В прекрасном движении евразийцев больно поражает замена святого имени «Россия» диким словом «Евразия». Опять жаргонное сокращение вроде «Персимфанса», «Вукопепляки» или «Кооптаха»! Хуже всего, что за сокращением стоит соединение, сложение разных частей. Россия не Европа и не Азия, но она и не Евразия, не механический конгломерат, не нос Ивана Ивановича, приставленный к усам Петра Петровича; она именно Россия живая и единая и ни из чего внешне не составленная. Слово «Евразия» (только слово) бесчувственно к живой личности, которая так живо чувствуется в каждом настоящем имени; это слово несет оттенок мертвого эклектизма, отсутствующего в самом движении евразийцев.

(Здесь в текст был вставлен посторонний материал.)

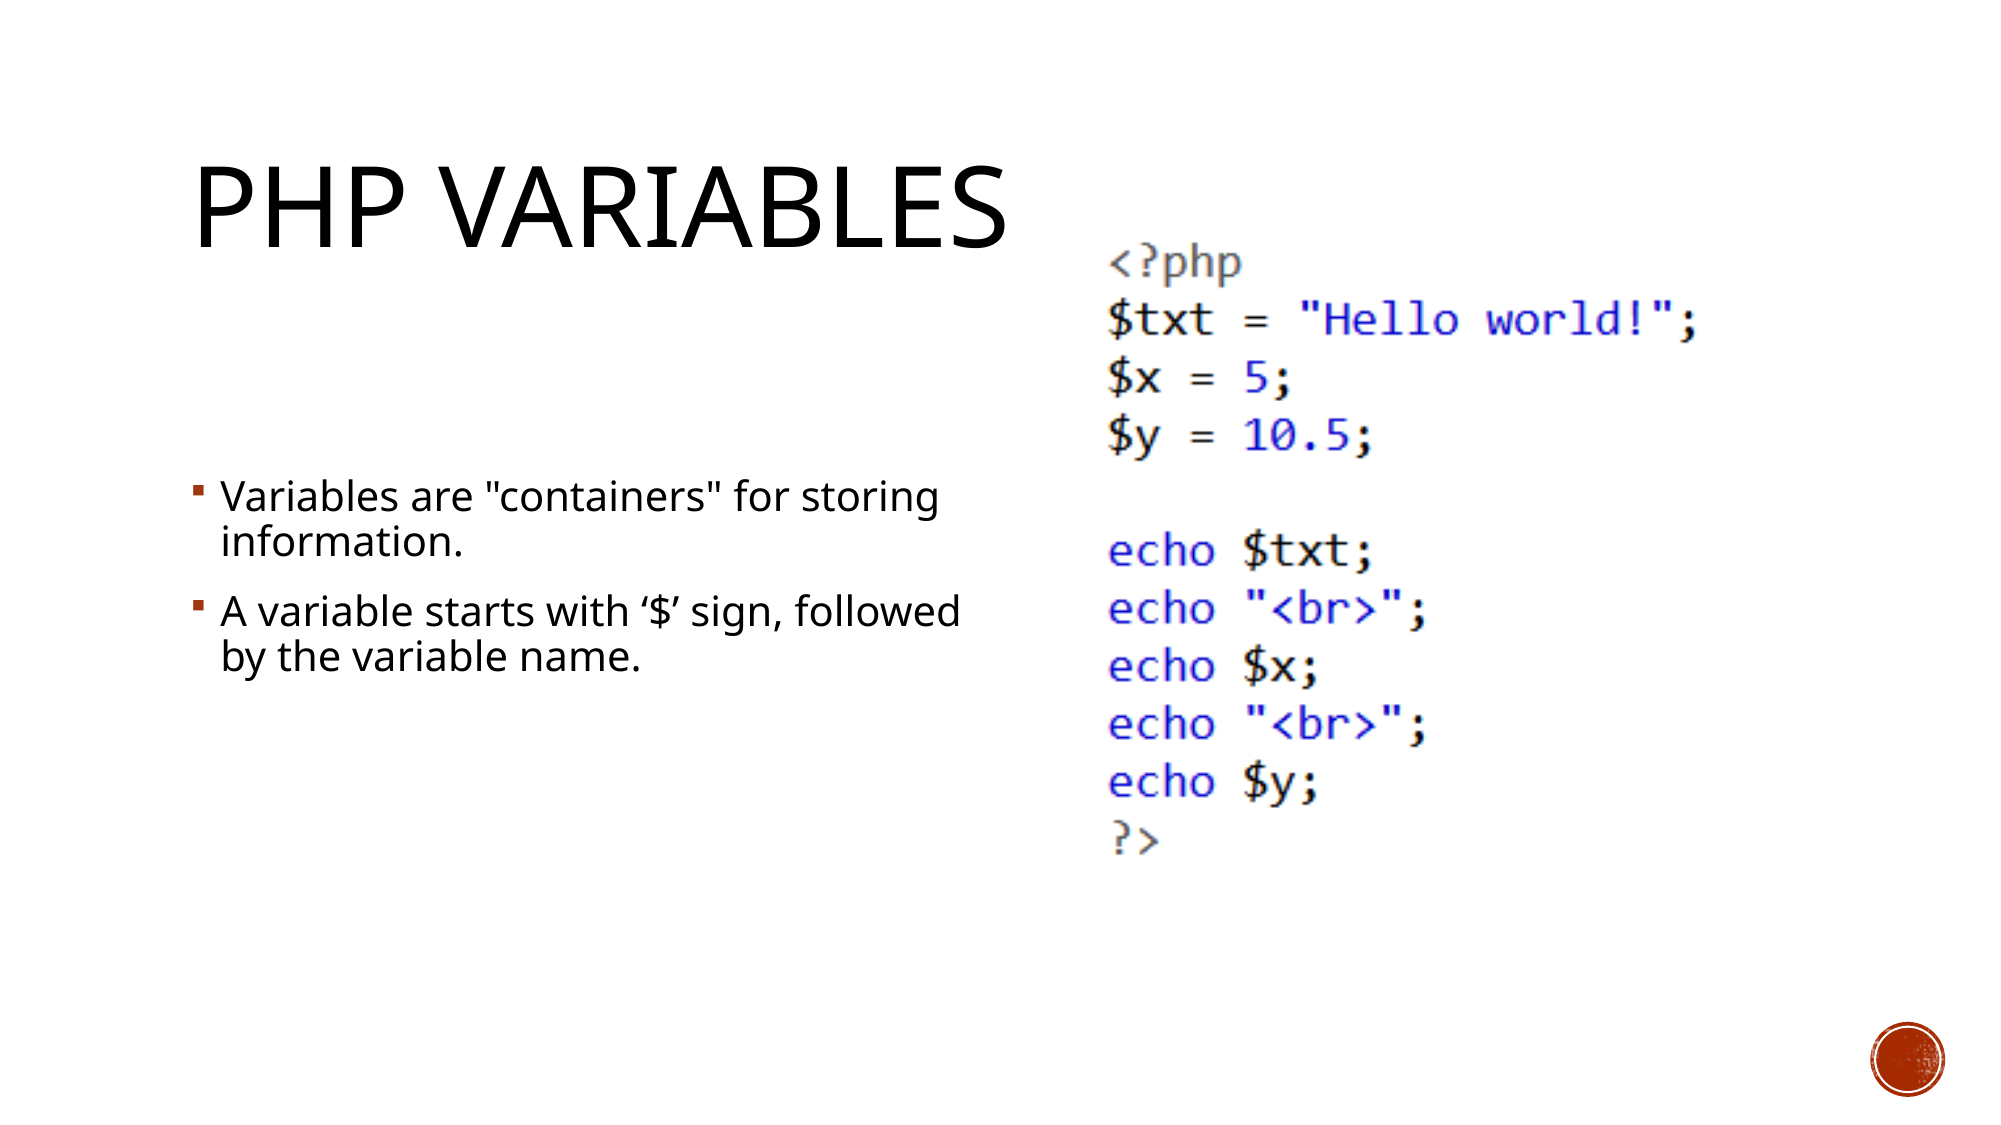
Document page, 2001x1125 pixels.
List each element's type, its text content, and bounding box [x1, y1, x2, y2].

Как странно! Благодаря революции мы приобрели родину. Мы стали крепки земле, крепостные России. Чудесным образом большевицкая власть превратила огромную страну в один огромный острог. Из него не вырвешься, а если и вырвешься, то только сильнее почувствуешь свою связь с родиной. Теперь нам не замешаться в европейской толпе, мы везде русские, везде на особом положении. Наши братья-эмигранты чувствуют это особенно остро. Материальная обеспеченность отрывает от земли, и не все ли равно, где жить, когда мы имели в России источник средств существования. Но когда Россия перестала являться источником, тогда мы все попадали на нее и почувствовали ее неодолимое притяжение. Когда мы были чем-то, Россия могла быть для нас ничем; когда мы стали ничем, Россия стала всем. Такова диалектика революции, и мы видим, что она работает не только в марксистском направлении.

Чтобы найти родину, право же, не дорого отдать то, что у нас взяла революция, потому что все это дело наживное, и с родиной в душе мы легко и скоро наживем все потерянное. Найти родину — значит назвать ее, но название еще не имя. Называть — это звать; звать по имени — значит обращаться к чему-то высшему, что стоит над призываемым и в то же время отвечает за него. Иметь имя — это иметь патрона, но иметь патрона можно, лишь будучи достойным его. Имя свято, и, отказавшись от святости, нашим большевикам пришлось давать своим детям простые клички и названия: человек-молот, человек-баррикада — это уже не люди, носители высшего начала, а простые вещи или домашние скоты. Великие народы, подобно отдельным людям, могут иметь имена, то есть быть носителями чего-то святого. Мы опять знаем, что над нами есть святое — Русская Церковь, и, значит, можем надеяться наименовать свою родину, то есть сделать ее достойной святого патрона. Если Россия станет православной, то она опять получит имя, для нас святое и нас освещающее. Россия потому и может быть животворящим воздухом для сонма людей и племен, ее населяющих, что она несет с собой что-то предельно высокое. Только прикосновение к подлинной святыне сообщает смысл и величие мирской культуре, и косвенным образом, через благо этой культуры, лучами этой святости могут освящаться и те, кто видит святыню в каком-то своем, частном и особом образе. Именовать Россию, делая ее подножием Православия, не значит насильственно крестить мусульман, буддистов, евреев и т. п. В той цветущей жизни, которая раскидывается вокруг монастыря или церкви, есть место для всех, и Россия всегда была универсальна и империалистична именно потому, что ось ее проходила через Православие. Возвращение имени России будет ее новым крещением, и крещение России позволит ей снова иметь собственное личное имя, а не безличное название. Сколько бы мы ни нанизывали предикатов на безличное слово «союз», мы не выразим того, что выражается одним простым, но полнозвучным и полносмысленным именем «Россия».